Below the rail is a series of shelves neatly piled with folded jumpers and shirts. I pull the second door towards me. Something on the edge of my vision moves, flies at my face. I hold up my hands, scream again. A shoebox clatters to rest in the dust near my feet.

A pair of white cricket shoes have spilt across the floor. A black metal box lies beside the shoes. I thank goodness it didn’t hit me on the head. Other boxes are piled behind the door and look precarious, the cardboard failing, collapsing in the dampness. I’ve been screaming at a pair of cricket shoes. The metal box is the type lawyers kept deeds and documents secure in years ago. It has handles at each end. I pick it up.

Tap, tap.

Twice. Much louder than before.

I stare at the cupboard, the packed space. The mouldering smell, thick with damp. The chimney breast is to my right, the sound seems to come from there, although from above me too. My eyes scan the crease where the ceiling meets the wall. A great patch of black spore-filled stain spreads like canker across the ceiling. Triangles of cobwebs in corners, strands of them hang lankly down the walls. I put the metal box on the chair and reach out my hand to the chimney breast. The painted plaster is blistered and crumbles under my touch. The noise comes again, more faintly but this time I feel it too, the vibration under my hand as though the dankness tries to shiver itself under my skin.
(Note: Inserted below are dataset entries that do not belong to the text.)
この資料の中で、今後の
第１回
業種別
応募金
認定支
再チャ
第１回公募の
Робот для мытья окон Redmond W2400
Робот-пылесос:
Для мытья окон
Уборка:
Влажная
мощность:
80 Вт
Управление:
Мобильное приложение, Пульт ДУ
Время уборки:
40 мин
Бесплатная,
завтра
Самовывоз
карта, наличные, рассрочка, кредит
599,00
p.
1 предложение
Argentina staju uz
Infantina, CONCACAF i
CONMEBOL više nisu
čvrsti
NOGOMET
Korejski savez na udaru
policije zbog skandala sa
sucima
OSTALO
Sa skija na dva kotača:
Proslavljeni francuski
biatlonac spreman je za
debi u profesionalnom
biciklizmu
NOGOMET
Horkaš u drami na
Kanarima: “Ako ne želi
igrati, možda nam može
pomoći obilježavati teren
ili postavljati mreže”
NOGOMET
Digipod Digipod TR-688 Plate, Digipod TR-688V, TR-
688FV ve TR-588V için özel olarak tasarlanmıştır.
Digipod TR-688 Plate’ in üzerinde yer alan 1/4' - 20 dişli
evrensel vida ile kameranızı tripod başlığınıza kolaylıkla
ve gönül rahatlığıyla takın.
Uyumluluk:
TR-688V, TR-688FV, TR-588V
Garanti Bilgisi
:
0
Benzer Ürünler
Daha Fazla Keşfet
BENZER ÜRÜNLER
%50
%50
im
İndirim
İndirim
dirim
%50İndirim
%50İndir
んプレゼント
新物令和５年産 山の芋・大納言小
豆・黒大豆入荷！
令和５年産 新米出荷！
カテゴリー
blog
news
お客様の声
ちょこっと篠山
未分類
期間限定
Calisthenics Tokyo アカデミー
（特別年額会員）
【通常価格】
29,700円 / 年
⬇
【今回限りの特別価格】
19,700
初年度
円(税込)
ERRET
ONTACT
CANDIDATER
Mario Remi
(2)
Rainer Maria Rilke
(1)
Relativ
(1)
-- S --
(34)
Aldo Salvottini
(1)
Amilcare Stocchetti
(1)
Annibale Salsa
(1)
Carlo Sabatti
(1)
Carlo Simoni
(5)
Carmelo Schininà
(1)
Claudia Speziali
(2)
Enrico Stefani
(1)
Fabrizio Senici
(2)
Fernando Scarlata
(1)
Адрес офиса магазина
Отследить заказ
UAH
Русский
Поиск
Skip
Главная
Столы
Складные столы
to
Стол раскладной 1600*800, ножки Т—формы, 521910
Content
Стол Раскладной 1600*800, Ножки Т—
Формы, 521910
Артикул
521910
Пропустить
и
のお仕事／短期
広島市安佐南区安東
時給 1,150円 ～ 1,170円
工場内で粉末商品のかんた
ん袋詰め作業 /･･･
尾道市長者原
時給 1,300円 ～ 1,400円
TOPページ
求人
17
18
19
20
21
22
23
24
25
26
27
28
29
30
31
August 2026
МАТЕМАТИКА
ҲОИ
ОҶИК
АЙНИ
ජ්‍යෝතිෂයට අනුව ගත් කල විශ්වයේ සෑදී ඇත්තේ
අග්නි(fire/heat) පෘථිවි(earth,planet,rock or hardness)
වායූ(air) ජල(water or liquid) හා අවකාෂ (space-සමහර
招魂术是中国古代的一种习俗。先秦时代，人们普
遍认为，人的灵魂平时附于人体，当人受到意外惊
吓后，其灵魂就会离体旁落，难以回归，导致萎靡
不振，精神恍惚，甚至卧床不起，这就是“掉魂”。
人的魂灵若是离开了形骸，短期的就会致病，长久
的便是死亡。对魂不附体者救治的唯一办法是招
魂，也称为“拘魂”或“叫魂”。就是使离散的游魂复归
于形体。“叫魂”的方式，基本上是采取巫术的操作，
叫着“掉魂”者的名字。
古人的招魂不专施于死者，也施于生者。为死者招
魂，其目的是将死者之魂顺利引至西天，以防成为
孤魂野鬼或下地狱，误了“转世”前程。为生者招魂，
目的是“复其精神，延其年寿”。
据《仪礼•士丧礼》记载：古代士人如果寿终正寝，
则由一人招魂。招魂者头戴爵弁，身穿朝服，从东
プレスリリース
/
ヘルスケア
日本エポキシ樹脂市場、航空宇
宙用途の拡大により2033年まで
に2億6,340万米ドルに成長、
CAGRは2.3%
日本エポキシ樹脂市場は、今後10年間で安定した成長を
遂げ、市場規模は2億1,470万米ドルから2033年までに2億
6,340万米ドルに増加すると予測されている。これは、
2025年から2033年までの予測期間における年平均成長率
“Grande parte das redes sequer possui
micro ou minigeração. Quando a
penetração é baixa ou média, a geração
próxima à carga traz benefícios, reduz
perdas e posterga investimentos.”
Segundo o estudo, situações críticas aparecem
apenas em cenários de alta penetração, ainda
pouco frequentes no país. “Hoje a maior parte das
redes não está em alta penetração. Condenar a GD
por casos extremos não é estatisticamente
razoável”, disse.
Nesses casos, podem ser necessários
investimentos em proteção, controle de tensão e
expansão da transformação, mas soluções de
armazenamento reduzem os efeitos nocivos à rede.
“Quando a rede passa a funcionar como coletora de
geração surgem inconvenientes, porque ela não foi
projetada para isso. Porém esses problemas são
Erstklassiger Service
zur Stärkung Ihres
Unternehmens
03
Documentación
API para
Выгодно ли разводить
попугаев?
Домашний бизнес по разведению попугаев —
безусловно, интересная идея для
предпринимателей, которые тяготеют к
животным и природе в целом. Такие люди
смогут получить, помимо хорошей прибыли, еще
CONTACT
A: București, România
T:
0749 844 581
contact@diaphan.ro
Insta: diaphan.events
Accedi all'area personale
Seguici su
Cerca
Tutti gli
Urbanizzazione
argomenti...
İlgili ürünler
I snatch my hand away. My palm, peppered with green flakes, looks deceased and rotting. Still staring at the chimney breast I press my hands together, rubbing, trying to remove the slivers of paint. They stick to my skin. I rub them against my hips, snatch-up the metal box and head back through the room. I can’t think what can be making the noises. I glance over my shoulder at the fireplace, no sound, just the thud of my stockinged feet on the boards as I run for the stairs.